Но прошло двадцать лет, двадцать таких лет, что, пожалуй, впору и сотне. Повалились с аптек золоченые деревянные орлы, ворвался народ через арку главного штаба в Зимний дворец, пробежал по лаковым царским покоям, вырвал из рамы царский портрет, а самого царя увезли матросы на тройках в Сибирь, в тайгу, туда, где до сих пор лишь волки выли да звенели кандалы каторжан. Поднялась метель, лес встал стеной, завыл, заскрипел, застрелял — то ли сучьями застрелял, то ли чем другим — только царя и видели!
И теперь эта фотография, вытертая и пожелтевшая с годами, висит под стеклом на почетной стене музейного зала, в дворянском красивом доме в Москве. Подходят к ней разгоревшиеся с морозу экскурсанты — девушки и юноши в заштопанных, видавших виды шинельках, — постоят минутку, поглядят с любопытством и спешат дальше по залам, отражаясь всей своей молодой бедностью в стеклах витрин и расчищенных паркетов. Да, если правду сказать, мало интересного в этой неподвижной группе. На фоне белой стены с тремя решетчатыми окнами стоят, сидят и полулежат на земле в четыре ряда люди, русские матросы. Некоторые из них еще в военной форме, некоторые уже переоделись в вольное. Сбоку видны румынские офицеры в высоких кепи и белых кителях с незнакомыми медалями. Однако, как ни ищи, Родиона Жукова среди них нет. Только и всего. Мертвый кусок картона, выгоревший отпечаток некогда жившего, документ истории. Молодость жадна и тороплива. Подавай ей поскорей прокламации, метательные снаряды, станки подпольных типографий. Молодость любит дело, вещь... Чтоб можно было потрогать руками, убедиться. А фотография — это что!
А ведь двадцать лет тому назад, в румынском городе Констанца, в конце июня, после обеда, на казарменном дворе росли калачики и крученые панычи.
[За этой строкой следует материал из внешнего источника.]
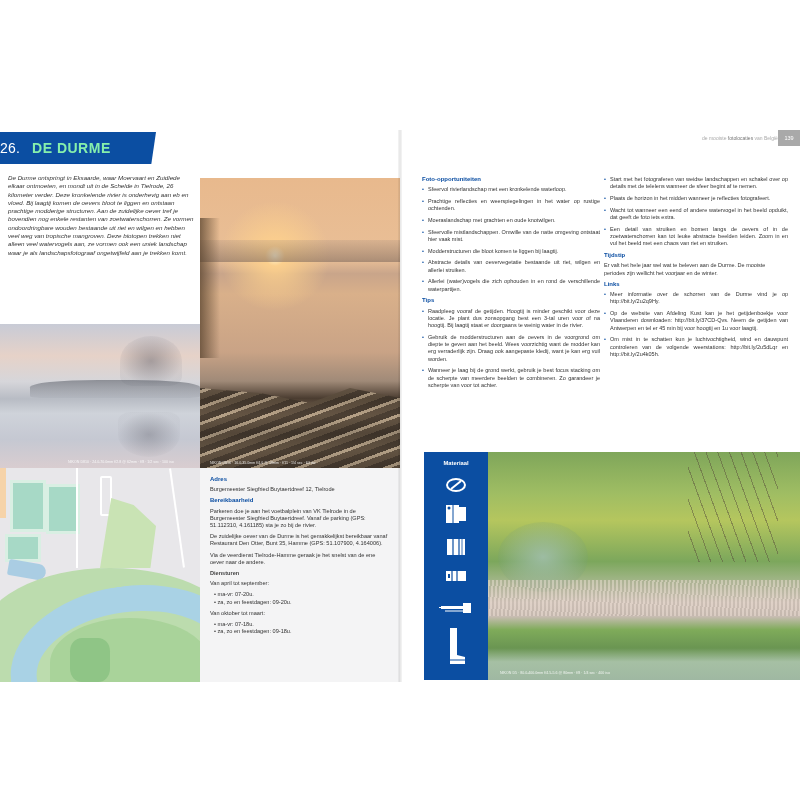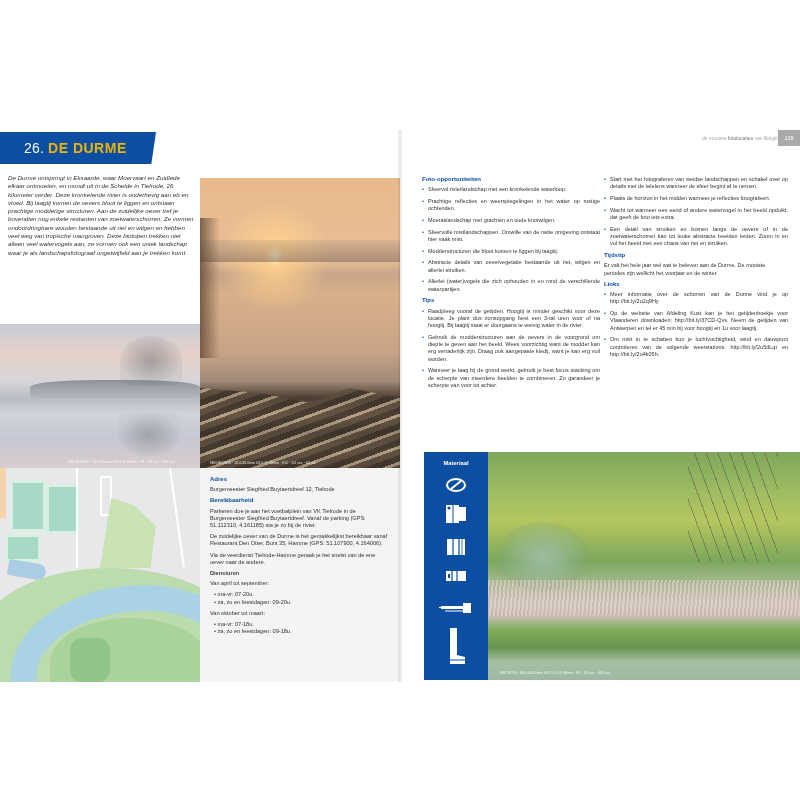--- a/index.html
+++ b/index.html
@@ -8,23 +8,23 @@
 
   .spread { position: absolute; left: 0; top: 130px; width: 800px; height: 552px; }
   .page-left { position: absolute; left: 0; top: 0; width: 400px; height: 552px; background: #fff; }
   .page-right { position: absolute; left: 400px; top: 0; width: 400px; height: 552px; background: #fff; }
   .gutter { position: absolute; left: 398px; top: 0; width: 4px; height: 552px;
     background: linear-gradient(to right, rgba(0,0,0,0.04), rgba(0,0,0,0.10), rgba(0,0,0,0.04)); }
 
   
   .title-banner { position: absolute; left: 0; top: 2px; width: 156px; height: 32px;
     background: #0b4ea2; clip-path: polygon(0 0, 100% 0, 97% 100%, 0 100%);
-    display: flex; align-items: center; padding-left: 24px; }
+    display: flex; align-items: center; }
   .title-num { color: #fff; font-size: 14px; font-weight: 400; letter-spacing: 0.2px; }
-  .title-name { color: #eab308; font-size: 14px; font-weight: 700; margin-left: 4px; letter-spacing: 0.5px; }
+  .title-name { color: #86efac; font-size: 14px; font-weight: 700; margin-left: 12px; letter-spacing: 0.5px; }
 
   .intro { position: absolute; left: 8px; top: 44px; width: 186px;
     font-size: 6.2px; line-height: 8.3px; font-style: italic; color: #333; }
 
   .photo { position: absolute; overflow: hidden; }
   .photo-sunrise { left: 200px; top: 48px; width: 200px; height: 290px;
     background:
       radial-gradient(circle at 75px 78px, rgba(255,245,210,1) 0, rgba(255,210,140,0.9) 10px, rgba(240,175,110,0) 55px),
       linear-gradient(to bottom, #e8b98d 0%, #e9bf97 28%, #c9a58a 33%, #d9b08a 40%, #c9a386 60%, #a08a78 70%, #4a3c30 76%, #8a7460 82%, #3e342c 88%, #7c6a58 94%, #463a30 100%); }
   .photo-sunrise .rocks { position: absolute; left: 0; bottom: 0; width: 200px; height: 100px;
С моря задувал летний ветер, крепкий и соленый, как огуречный рассол. В нем полоскались матросские воротники и ленты. У конюшни по брюхо в бурьяне стоял грязный надменный козел. Натянув мохнатую веревку и раздув верблюжьи свои ноздри, он неподвижно смотрел на толпу снимающихся людей и на фотографа. И пока фотограф щелкал деревянной рамой кассеты и наводил объектив, через двор вперевалку прошла молодая старообразная румынка в подоткнутой юбке и выплеснула из корыта помои. Козел злобно шарахнулся в сторону, тряхнул бородой и снова изумленно окаменел. Мыльная вода вздулась среди прибитых землей стеблей, зашипела радужными пузырями и тотчас стала с шорохом сохнуть. Фотограф присел и, подняв левую руку, правой быстро снял с объектива крышечку. Из порта вытек густой пароходный гудок. Матросы неестественно замерли.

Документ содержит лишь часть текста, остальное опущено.